Below IHL chart is one of my favorites from the latest study. Note the stark reaction to out-of-stocks between Amazon Prime and Non-Prime consumers. "Prime members are 52% more likely to simply take out their phones and buy the item online after experiencing an out-of-stock at a store." 

OutofStockExperience

As the research summarizes, "upwards of 24% of Amazon's current retail revenue comes from customers who first tried to buy the product in-store."

The State of Retail RFID

Several studies earlier this year led to concerns on the adoption rates of RFID. Below from RIS / Gartner points to 74% of retailers having no plans to deploy in-store item level RFID. 

RFIDAdoptionGartner

The low RFID adoption rate was reinforced by another retail study from RIS / IHL which ranked the emerging technology last. 

RFIDAdoptionIHL

From the Apparel Magazine 2018 Technology Report, puzzling to me is the continuous industry fascination with RFID in loss prevention being the Number One focused area. As the out-of-stock data points out, the greatest ROI in RFID is in inventory visibility. 

RFIDUsesApparelMag

These discouraging RFID trends are counter to the adoption rates that I am seeing worldwide, especially in the apparel sector, 

The RFID Opportunity

The answer to above data puzzle appeared in an IHL NRF 2018 chart partially discussed in one of my earlier blogs and recreated below from one of their latest presentations.  Note the astounding higher focus on RFID for retail industry leaders. RFIDInvestmentLeaders

Having had the pleasure in either following or being directly involved in major RFID deployments at Zara, Macy's, Lululemon, and a few unnamed retailers, I can attest to the potential of RFID as a business transformation solution. It is never about the technology. It is about the increased inventory visibility and accuracy that leads to exceptional customer experiences. 

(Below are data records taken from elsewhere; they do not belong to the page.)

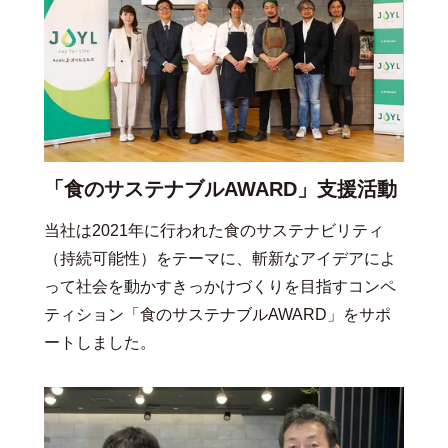
「食のサステナブルAWARD」支援活動
当社は2021年に行われた食のサステナビリティ
（持続可能性）をテーマに、斬新なアイデアによ
って社会を動かすきっかけづくりを目指すコンペ
ティション「食のサステナブルAWARD」をサポ
ートしました。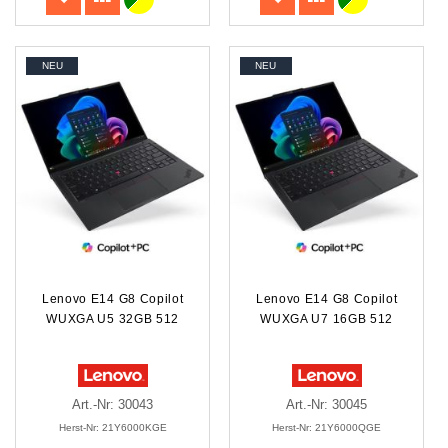
NEU
NEU
Lenovo E14 G8 Copilot
Lenovo E14 G8 Copilot
WUXGA U5 32GB 512
WUXGA U7 16GB 512
Art.-Nr: 30043
Art.-Nr: 30045
Herst-Nr: 21Y6000KGE
Herst-Nr: 21Y6000QGE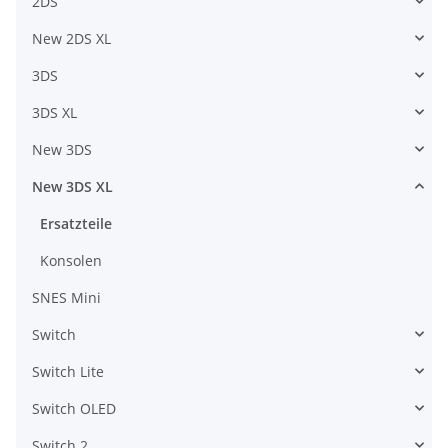
2DS
New 2DS XL
3DS
3DS XL
New 3DS
New 3DS XL
Ersatzteile
Konsolen
SNES Mini
Switch
Switch Lite
Switch OLED
Switch 2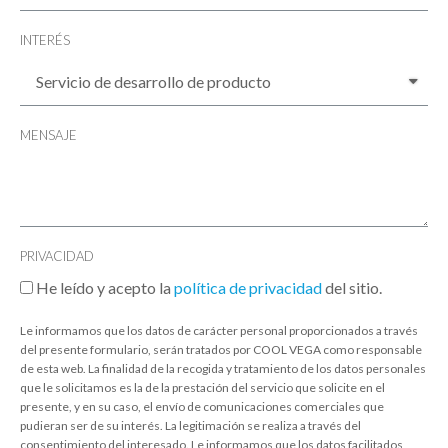
INTERÉS
MENSAJE
PRIVACIDAD
He leído y acepto la
política de privacidad
del sitio.
Le informamos que los datos de carácter personal proporcionados a través
del presente formulario, serán tratados por COOL VEGA como responsable
de esta web. La finalidad de la recogida y tratamiento de los datos personales
que le solicitamos es la de la prestación del servicio que solicite en el
presente, y en su caso, el envío de comunicaciones comerciales que
pudieran ser de su interés. La legitimación se realiza a través del
consentimiento del interesado. Le informamos que los datos facilitados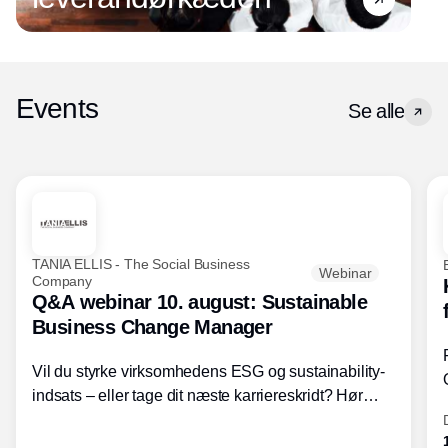
Events
Se alle
TANIA ELLIS - The Social Business
Webinar
Company
Q&A webinar 10. august: Sustainable
Business Change Manager
Vil du styrke virksomhedens ESG og sustainability-
indsats – eller tage dit næste karriereskridt? Hør
hvordan den praktiske SBCM-uddannelse med
certificering giver dig viden og handlekompetencer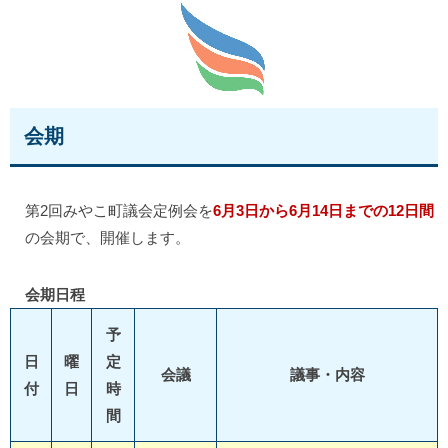
会期
第2回みやこ町議会定例会を
6月3日から6月14日までの12日間
の会期で、開催します。
会期日程
予
日
曜
定
会議
議事・内容
付
日
時
間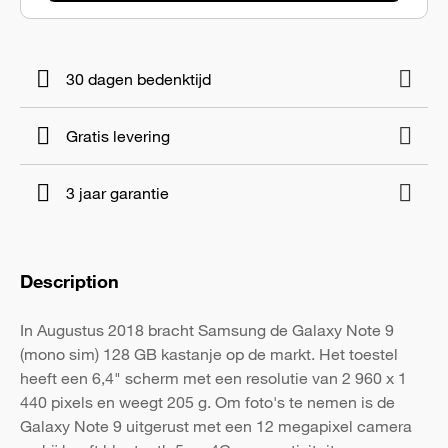
30 dagen bedenktijd
Gratis levering
3 jaar garantie
Description
In Augustus 2018 bracht Samsung de Galaxy Note 9
(mono sim) 128 GB kastanje op de markt. Het toestel
heeft een 6,4" scherm met een resolutie van 2 960 x 1
440 pixels en weegt 205 g. Om foto's te nemen is de
Galaxy Note 9 uitgerust met een 12 megapixel camera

Keeping Physical Retail In-Stock

"People talk about retail reinventing itself, but if we’re honest with ourselves, the key elements are the same today as they have always been. Call the state of retail today “omnichannel” or call it “unified commerce,” but it’s still “retail.” At the end of the day, the fundamentals of retail have always been about getting the right product to the right place at the right time."  

Fully agree with above statement. Being out-of-stock means handing over your business, perhaps on a permanent basis, to your online competitor. 

Keeping physical retail viable requires increased focus on both fast checkouts and products being in-stock, the two most relevant components of positive customer experiences. RFID and computer vision which was discussed in a previous autonomous stores blog are promising IoT technologies to deliver inventory visibility and a profitable future of retail.